=== WORK TO COMPLETE ===
Return each line of the data below that contains the word "series", copying the whole line.

=== MATERIAL PROVIDED ===
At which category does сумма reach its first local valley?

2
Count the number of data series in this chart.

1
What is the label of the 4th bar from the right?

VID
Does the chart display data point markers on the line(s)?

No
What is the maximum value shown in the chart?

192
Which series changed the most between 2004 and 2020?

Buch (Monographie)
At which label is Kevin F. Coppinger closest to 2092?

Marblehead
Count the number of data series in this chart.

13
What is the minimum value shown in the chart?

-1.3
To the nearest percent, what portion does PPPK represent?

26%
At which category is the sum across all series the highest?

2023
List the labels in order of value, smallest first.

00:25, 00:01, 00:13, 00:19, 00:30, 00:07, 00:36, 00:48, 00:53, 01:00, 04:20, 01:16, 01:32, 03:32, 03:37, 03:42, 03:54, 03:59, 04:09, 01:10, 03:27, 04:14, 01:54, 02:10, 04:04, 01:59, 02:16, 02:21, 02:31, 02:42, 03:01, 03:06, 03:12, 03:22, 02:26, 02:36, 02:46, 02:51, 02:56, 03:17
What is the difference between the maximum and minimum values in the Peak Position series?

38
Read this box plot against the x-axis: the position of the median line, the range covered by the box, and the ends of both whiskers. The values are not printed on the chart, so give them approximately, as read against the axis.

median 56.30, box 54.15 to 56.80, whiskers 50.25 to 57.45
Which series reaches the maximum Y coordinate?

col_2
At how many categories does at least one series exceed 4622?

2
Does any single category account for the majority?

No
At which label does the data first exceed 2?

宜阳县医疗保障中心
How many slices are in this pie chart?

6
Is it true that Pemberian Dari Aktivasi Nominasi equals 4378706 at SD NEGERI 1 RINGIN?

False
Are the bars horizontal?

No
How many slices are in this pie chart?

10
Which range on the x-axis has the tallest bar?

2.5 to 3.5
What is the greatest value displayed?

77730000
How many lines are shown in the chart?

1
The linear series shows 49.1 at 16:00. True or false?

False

=== ANSWER BOX ===
Count the number of data series in this chart.
Which series changed the most between 2004 and 2020?
Count the number of data series in this chart.
At which category is the sum across all series the highest?
What is the difference between the maximum and minimum values in the Peak Position series?
Which series reaches the maximum Y coordinate?
At how many categories does at least one series exceed 4622?
The linear series shows 49.1 at 16:00. True or false?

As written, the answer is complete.